Penthouse Cinema


When I was a kid the cinema scene in Wellington was richer than I knew. There was one “multiplex”, the Hoyts Midcity complex, the Regent Theatre which became Hoyts Manners Mall, the Embassy which was something of a ruin, and the Penthouse Cinema in Brooklyn. There were already several other theatres, like the Paramount, the Lighthouse Petone, and the Empire in Island Bay that I’d only come to know later, as an adult. The Penthouse was on my radar at all only because I had several close friends in Brooklyn, and there were basically two geographic features of interest in all of the suburb – “The” Wind Turbine, and the Penthouse Cinema. All of the other small cinemas in Wellington dabble in the mainstream, but that’s never been the Penthouse’s forte.

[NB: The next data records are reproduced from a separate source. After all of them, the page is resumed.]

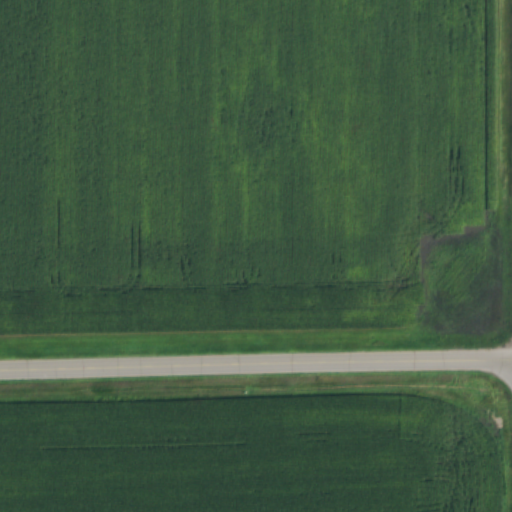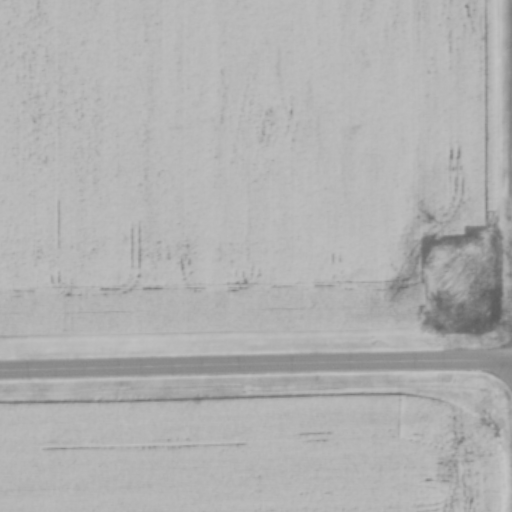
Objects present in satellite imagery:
road: (256, 374)
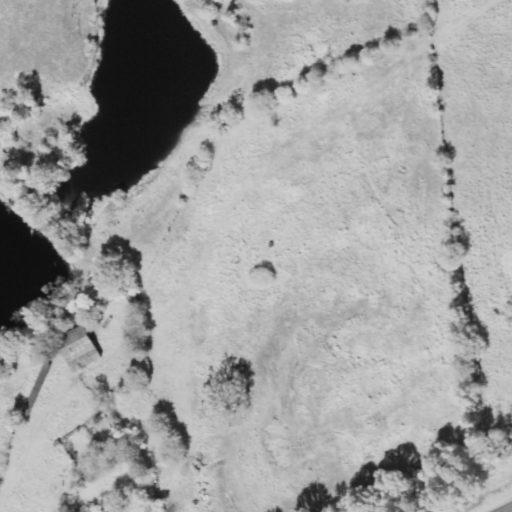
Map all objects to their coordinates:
building: (81, 350)
road: (506, 509)
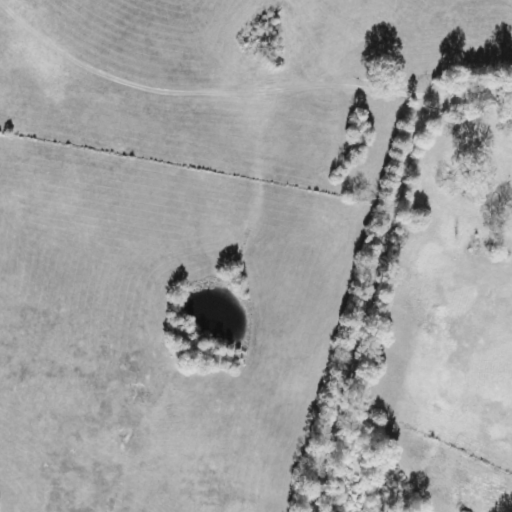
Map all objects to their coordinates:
road: (377, 266)
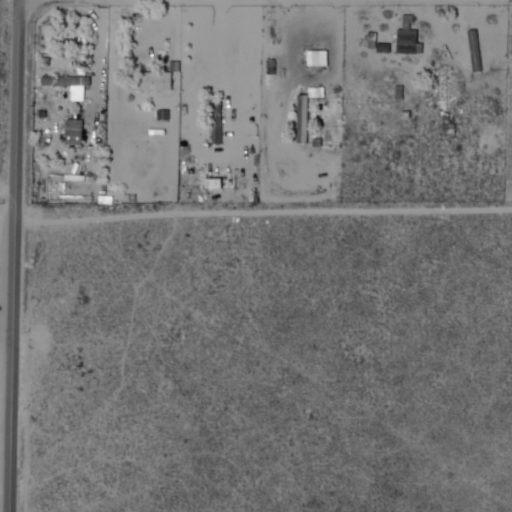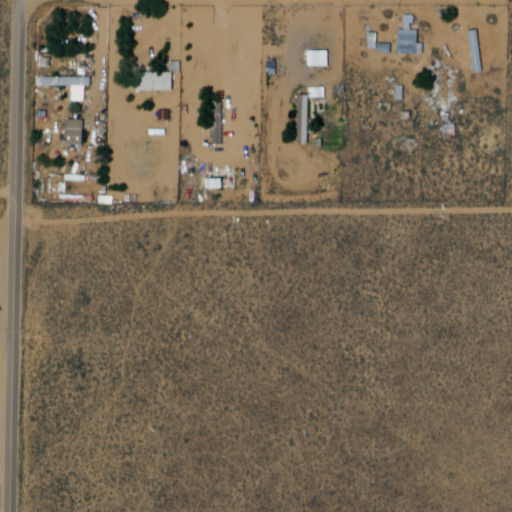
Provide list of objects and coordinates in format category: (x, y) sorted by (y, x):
building: (411, 38)
building: (406, 39)
building: (479, 50)
road: (107, 66)
building: (64, 81)
building: (152, 81)
building: (156, 81)
building: (73, 84)
building: (308, 118)
building: (301, 119)
building: (221, 122)
building: (72, 133)
road: (12, 190)
road: (20, 256)
road: (8, 340)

It shows only chique and cool little films, and probably three quarters of the films it shows get shown nowhere else. When you’re 15 that’s a drag, but when you’ve seen your first thousand blockbusters and you’re looking for something a bit refreshing, the Penthouse won’t disappoint.

PenthouseNot much to look at, is she? To be honest, she never has been a handsome building; she’s a shy gem, hiding her virtues. Like all theatres when I was growing up, it was pretty dire if I’m honest. The sound was patchy, the seats were precarious, and the ambience was consequently not good. About 10 years ago the Penthouse Cinema was picked up by the swell of cinematic renewal that swept through Wellington. They expanded it from its one screen to four, all of which meet my exacting standards for raking, view angle, and sound perception. The biggest of the screens is still pretty small, about 150, and the smallest is an intimate 30 or so seat theatre. When I go into the tiny screening rooms at the BFI or the Empire Leicester Square I always have a fantasy of taking the manager into the Vogue Suite and pointing out that small doesn’t mean inferior viewing in any way.

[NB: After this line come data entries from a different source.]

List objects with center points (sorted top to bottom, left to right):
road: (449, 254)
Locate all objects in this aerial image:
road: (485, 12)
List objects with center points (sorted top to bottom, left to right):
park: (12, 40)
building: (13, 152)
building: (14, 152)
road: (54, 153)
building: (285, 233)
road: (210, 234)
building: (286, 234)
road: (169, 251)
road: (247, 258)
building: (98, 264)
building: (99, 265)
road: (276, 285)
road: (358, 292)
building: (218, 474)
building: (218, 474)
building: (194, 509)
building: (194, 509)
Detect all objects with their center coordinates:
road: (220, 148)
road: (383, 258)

What the Penthouse understands above all else is that going out to the cinema is an experience in and of itself – regardless of the films. Like the Roxy, it does its utmost to convey cinematic charm, and if that’s more understated in the Penthouse’s movie posters and tasteful decor than in the Roxy’s Art Deco murals, it’s nonetheless palpable that once you’re into the theatre, it’s somewhere to be. When in Wellington I’ve several times found myself going there just for the cafe, and to soak up the forthcoming attraction posters, to catch snippets of film discussion. And as I say, there’s always film on there which just isn’t available anywhere else – even in Wellington, which is well served by cinemas. Where it beats the Roxy is in its viewing experience, which is faultless.